Moreover, what you seem to be asking about is a formal and explicit agreement with the government that you personally never have to pay any taxes as long as you live. I’m not sure that such a formal agreement is even constitutionally feasible; it sounds more like the classic fairy-tale “the king grants you this boon as a reward for your loyal service” kind of shtick than any real-life tax status agreement that you could negotiate in a modern democracy.

However, if you’re willing to settle for a more informal shady-influence-peddling type of deal, and willing to jump through the necessary tax-evasion hoops like setting up dummy companies and sheltering funds offshore and so on, I’d bet that a few million in the right pockets would buy you a sufficiently favorable legislative environment to shrink your current tax burden down to nil.

Of course, it’s not always shady deals. Basically, paying for enough accountants and lawyers buys you tax freedom. There’s always some obscure loopholes or weird foregn-bank involved transactions that are technically legal and wholly improper.

It is nonsense that “enough money” can buy anything. Do you really think that anyone would be allowed to purchase the White House or the US Capitol from the United States Government?

Similarly, using money to influence laws in the way proposed by the OP is most certainly illegal. I would propose that you could avoid all taxes by trying to bribe a congressman with a trivial amount, possibly leading to a conviction on the charge of bribery. So long as you avoid doing prison labor, I’d imagine that you would have no income while in prison, thereby avoiding taxes entirely.

OTOH, it would be perfetly legal to buy “taxation insurance” by which you pay a insurance company a lump sum and they pay your taxes for you for the rest of your life. I don’t really see much of a demand for such a product though.

It is perfectly possible to arrange your affairs to avoid most, if not all taxation. IIRC Sri Lanka offered some sort of deal along those lines to geniuses they invite with the idea of putting the place on the map.

Of course, doing such a thing would cost a lot. You would have to get rid of all your US (European, whatever) income and move it elsewhere. That would almost certainly involve more risk and less return.

Why not just take all the money, put it into cash, real bank notes, and put it under your mattress? No income, no income tax. Of course you would be forgoing the interest on your posterpedic.
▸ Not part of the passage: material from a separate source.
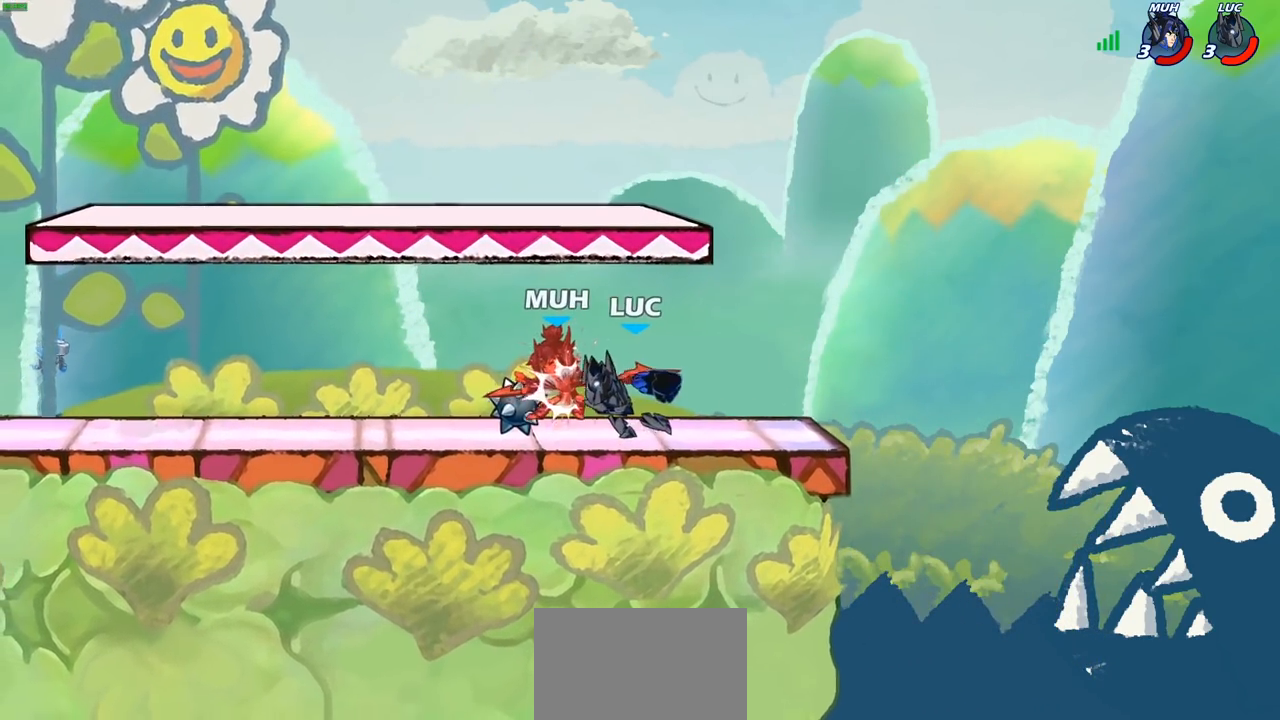
{"buttons": ["R2"], "left_stick": "up-left", "right_stick": "center", "events": [[33, "SQUARE", "down"], [133, "SQUARE", "up"], [133, "left_stick", "up-left"], [350, "R2", "down"]]}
Yes, I think someone could purchase both the White House and the US Capitol… it’s just that nobody has offered enough. If someone offered $7 trillion, I think you’d see the US govt taking the bid and moving to a new building post-haste.

Perhaps not ‘purchase’, but doesn’t all those millions in political donations at least let you ‘rent’ the White House? :rolleyes:

Wouldn’t you be spending the same amount of money to buy your way out of taxation that you would just paying your taxes the normal way?

So what would the point be?

Suppose it cost a million bucks to do this. For you or I, this might not be worthwhile, but for Bill Gates or Michael Dell, it would be.

But the real reason this question popped into my head was because I was wondering if it were feasible to opt-out of the US tax burden and the national debt. Nobody likes to pay taxes. Nobody likes to hear that their share of the debt is $26 thousand and change.

But supposing every citizen paid their share of the debt and paid into a national endowment. They could collectively say, ok… here’s the money for the present and all future government services. Better use it wisely, because we’re not paying another cent.

Putting aside the potential for fraud, corruption and massive fiscal mismanagement, I think if you waved $N trillion under the nose of the US govt, they might actually let you do it.

Actually, most of the point of “donations” isn’t to avoid taxes; it’s to get a minor regulation boost or legal loophole somewhere or get a little federal dough pushed your way.